The country scores 0 in the POLCON metric (Henisz, 2000).
That is, many countries involved in uranium mining do not have nuclear power plants; hence, the effect on the uranium industry is an economic effect cascading via lower demand for uranium.
Dorobantu et al. (2017b) review strategic options for firms faced with weak institutions. Related strategies include political donations, firm or industry lobbying for favorable regulatory change, social initiatives, maintaining close relations with powerful stakeholders, etc. For instance, Sidki Darendeli and Hill (2016) demonstrate how important it was for MNEs in Libya to not only maintain connections with the Qadhafi family but also engage in social projects with local tribes and their leaders who often held administrative positions in local governments.
According to Mining Feeds™ (https://miningfeeds.com/uranium-mining-report-all-countries/), Canada and Australia are at the center of the world mining industry. Out of a total of 669 mining company listings documented on Mining Feeds™ with a market capitalization exceeding CAD10 million, Australia accounted for 263 listings or 39.3%, while Canada accounted for 326 or 48.7%. Together, Canada and Australia accounted for 88% of global mining company listings. This market share could, in reality, be even higher on the basis that listings in the UK and the United States are frequently cross-listings from other countries. Australia and Canada have well-developed capital markets in relation to operational disclosure, meaning that data are available for the study.
Research data on daily global factors are maintained and updated by Andrea Frazzini and available for download at http://www.aqr.com/library/data-sets/quality-minus-junk-factors-daily/data. The portfolio construction follows Fama and French (1992, 1993, 1996), Asness and Frazzini (2013), and Asness et al. (2019).
POLCON(V) is an upgraded version of POLCON(III). The only difference is that POLCON(V) includes two additional veto points, the judiciary and sub-federal entities (Henisz, 2000). We conducted a robustness check with respect to POLCON(III) by redoing the analysis with this measure. The pattern of results remained unchanged in terms of coefficient signs and statistical significance.
We used multiple sources in identifying flagship projects. For Canada, the exploration and development expenditure is disclosed in the quarterly MD&A filings, which means that we are able to assign the flagship project based on investment size (i.e., the amount of expenditure incurred on the most important project). In Australia, there is no such expenditure disclosure for individual mining projects. Therefore, for Australian firms, we reviewed the annual report of the firm and the quarterly activities report and identify the flagship project based on the first project profiled in these reports. While mining exploration and development companies do have multiple projects in their exploration portfolios, the flagship project is readily identifiable on the basis that these (exploration and development) firms are severely cash-constrained (Bui et al., 2021) and technically do not have enough resources to pursue the development of multiple projects simultaneously. “Highlights” in the quarterly activities report are typically associated with this flagship project.
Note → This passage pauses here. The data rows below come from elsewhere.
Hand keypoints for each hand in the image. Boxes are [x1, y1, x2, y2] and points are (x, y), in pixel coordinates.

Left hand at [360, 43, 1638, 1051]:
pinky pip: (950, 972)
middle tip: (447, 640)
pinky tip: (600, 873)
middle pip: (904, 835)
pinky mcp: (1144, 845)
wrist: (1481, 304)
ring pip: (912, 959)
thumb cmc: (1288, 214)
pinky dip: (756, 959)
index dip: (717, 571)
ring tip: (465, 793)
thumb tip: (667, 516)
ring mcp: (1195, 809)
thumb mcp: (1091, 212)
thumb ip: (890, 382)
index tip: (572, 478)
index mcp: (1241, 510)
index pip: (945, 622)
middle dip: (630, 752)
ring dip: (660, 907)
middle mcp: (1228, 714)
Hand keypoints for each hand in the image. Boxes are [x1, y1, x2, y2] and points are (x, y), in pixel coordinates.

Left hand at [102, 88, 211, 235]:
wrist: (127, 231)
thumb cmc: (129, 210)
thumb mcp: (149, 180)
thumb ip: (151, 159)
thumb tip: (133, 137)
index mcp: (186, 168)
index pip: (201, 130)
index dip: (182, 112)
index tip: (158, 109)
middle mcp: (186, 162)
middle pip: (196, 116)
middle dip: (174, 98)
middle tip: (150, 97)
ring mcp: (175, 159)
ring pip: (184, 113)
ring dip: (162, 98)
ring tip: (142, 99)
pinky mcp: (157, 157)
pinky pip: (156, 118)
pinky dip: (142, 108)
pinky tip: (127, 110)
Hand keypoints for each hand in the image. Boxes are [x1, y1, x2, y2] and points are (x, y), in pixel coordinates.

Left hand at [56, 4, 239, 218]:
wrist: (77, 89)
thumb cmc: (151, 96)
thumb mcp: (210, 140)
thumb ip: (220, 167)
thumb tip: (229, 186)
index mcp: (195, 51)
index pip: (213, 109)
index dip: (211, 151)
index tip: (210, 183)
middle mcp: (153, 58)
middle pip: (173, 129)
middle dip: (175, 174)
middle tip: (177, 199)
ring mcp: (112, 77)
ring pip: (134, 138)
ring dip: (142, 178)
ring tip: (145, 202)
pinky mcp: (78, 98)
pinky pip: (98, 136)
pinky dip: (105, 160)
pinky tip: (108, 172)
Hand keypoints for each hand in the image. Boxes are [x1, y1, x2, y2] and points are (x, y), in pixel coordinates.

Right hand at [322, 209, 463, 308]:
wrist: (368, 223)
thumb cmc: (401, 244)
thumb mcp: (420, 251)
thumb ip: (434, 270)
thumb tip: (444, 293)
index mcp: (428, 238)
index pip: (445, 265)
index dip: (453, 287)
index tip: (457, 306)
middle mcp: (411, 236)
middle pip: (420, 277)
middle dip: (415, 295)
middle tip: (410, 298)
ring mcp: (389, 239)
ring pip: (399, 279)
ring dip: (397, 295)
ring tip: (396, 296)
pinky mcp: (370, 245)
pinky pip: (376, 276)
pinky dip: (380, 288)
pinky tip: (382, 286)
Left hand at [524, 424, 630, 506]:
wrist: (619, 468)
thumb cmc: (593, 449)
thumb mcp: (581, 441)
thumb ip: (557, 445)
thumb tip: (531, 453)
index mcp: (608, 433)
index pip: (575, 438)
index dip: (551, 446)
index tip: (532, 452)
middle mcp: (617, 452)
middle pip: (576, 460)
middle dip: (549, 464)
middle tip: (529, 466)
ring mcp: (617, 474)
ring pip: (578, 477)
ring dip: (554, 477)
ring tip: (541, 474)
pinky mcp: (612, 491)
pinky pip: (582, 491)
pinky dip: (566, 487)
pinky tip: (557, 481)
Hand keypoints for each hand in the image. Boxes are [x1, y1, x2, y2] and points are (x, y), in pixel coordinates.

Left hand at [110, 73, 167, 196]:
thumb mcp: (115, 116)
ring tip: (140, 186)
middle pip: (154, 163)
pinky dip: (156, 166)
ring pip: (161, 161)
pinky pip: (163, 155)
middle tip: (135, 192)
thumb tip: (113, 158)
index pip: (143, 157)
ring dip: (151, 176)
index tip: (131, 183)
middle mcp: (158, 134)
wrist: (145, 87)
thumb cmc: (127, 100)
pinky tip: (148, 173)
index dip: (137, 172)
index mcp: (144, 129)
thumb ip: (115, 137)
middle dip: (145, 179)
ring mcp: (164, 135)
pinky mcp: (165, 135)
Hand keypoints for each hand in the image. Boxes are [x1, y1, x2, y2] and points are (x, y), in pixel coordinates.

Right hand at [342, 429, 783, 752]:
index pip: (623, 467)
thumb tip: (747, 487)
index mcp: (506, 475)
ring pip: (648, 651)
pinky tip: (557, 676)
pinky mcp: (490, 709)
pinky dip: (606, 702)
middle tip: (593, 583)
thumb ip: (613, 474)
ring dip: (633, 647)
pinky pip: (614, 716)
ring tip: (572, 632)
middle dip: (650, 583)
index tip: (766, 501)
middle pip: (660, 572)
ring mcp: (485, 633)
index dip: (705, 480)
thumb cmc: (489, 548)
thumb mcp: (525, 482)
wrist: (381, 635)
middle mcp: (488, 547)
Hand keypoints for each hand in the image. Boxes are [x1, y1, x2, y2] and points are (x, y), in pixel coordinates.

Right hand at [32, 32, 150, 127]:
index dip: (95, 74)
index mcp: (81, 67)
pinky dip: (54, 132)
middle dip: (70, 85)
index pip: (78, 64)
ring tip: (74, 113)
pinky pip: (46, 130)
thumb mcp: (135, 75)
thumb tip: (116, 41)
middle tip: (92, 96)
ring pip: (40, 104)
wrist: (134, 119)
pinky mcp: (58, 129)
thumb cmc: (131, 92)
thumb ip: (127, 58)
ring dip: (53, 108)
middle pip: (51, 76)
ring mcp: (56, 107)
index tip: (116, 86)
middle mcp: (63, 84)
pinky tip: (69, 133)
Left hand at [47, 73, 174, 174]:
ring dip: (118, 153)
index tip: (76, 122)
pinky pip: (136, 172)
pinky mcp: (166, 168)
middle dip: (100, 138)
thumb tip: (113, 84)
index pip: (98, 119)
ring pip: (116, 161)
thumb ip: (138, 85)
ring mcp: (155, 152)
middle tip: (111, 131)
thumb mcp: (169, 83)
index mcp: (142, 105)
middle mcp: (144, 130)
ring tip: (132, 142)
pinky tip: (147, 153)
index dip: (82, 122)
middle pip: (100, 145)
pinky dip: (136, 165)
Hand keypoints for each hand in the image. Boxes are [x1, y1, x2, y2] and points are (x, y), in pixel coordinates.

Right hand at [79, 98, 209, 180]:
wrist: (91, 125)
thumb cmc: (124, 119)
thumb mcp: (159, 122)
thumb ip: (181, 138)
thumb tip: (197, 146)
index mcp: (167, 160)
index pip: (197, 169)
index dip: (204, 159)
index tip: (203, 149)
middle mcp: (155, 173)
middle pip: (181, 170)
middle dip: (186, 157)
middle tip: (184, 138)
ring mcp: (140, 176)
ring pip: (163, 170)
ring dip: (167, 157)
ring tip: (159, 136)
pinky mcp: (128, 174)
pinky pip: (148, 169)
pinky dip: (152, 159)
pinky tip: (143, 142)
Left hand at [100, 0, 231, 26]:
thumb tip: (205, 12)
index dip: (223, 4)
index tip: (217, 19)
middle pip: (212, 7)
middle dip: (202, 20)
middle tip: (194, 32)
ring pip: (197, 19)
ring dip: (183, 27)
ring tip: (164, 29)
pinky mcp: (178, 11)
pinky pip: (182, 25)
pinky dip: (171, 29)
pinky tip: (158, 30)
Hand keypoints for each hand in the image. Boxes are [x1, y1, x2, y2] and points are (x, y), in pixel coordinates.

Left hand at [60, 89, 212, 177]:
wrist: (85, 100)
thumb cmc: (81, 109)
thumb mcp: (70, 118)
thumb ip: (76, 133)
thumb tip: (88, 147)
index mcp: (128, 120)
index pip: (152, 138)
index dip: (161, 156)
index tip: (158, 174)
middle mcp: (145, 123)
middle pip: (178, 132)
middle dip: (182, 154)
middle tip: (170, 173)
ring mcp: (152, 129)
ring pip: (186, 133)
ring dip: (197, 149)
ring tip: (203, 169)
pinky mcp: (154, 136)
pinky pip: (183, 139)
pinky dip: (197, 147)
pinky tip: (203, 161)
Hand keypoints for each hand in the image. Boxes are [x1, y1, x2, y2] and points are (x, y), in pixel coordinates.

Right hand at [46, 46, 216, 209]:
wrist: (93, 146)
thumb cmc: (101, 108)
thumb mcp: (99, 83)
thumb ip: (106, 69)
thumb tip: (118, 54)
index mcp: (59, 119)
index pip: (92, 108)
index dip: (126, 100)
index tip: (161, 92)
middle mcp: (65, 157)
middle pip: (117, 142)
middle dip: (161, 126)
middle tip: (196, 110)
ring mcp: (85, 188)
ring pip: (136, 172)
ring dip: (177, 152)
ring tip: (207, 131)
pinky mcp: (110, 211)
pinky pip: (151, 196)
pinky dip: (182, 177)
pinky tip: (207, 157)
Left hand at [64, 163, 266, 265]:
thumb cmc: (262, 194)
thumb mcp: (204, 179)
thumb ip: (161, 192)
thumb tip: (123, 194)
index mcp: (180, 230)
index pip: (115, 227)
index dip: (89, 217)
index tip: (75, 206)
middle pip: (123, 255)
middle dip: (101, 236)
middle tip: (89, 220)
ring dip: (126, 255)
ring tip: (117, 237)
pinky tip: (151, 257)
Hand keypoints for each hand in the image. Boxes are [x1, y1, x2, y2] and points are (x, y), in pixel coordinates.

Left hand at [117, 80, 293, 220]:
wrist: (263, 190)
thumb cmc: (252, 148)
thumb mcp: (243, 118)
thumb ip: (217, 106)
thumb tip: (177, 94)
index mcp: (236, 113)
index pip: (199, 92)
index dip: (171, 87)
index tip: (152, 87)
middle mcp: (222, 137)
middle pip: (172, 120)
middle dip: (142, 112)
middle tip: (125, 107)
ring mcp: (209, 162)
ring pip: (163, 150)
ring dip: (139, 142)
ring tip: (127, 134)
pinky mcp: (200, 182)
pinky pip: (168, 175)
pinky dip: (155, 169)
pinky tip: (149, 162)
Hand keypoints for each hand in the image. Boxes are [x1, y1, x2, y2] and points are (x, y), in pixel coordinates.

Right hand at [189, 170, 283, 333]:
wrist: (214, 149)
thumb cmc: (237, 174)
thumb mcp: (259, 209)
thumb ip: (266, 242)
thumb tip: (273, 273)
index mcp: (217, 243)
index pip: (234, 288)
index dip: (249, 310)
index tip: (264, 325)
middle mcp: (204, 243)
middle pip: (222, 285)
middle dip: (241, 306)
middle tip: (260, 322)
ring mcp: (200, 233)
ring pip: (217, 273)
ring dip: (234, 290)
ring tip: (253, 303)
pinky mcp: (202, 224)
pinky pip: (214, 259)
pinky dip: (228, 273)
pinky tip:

In the case of polymetallic projects, the uranium status of the project is recorded regardless of further advancement in non-uranium minerals.
Although there is some specialization on commodity lines, mining companies will always contemplate economic deposits irrespective of commodity type.
Given the unpredicted nature of this event, this study is devoid of any anticipation effects possibly detracting from the power of the event study approach. Due to the event’s unexpected nature, the inclusion of the day prior to the accident is not meaningful for this particular event.
These abnormal returns and the adjusted-BMP statistics are estimated using the Stata module ‘eventstudy2’ contributed by Kaspereit (2020).
Due to potential concerns of heteroscedasticity, we report t-statistics and significance levels using robust standard errors of White (1980).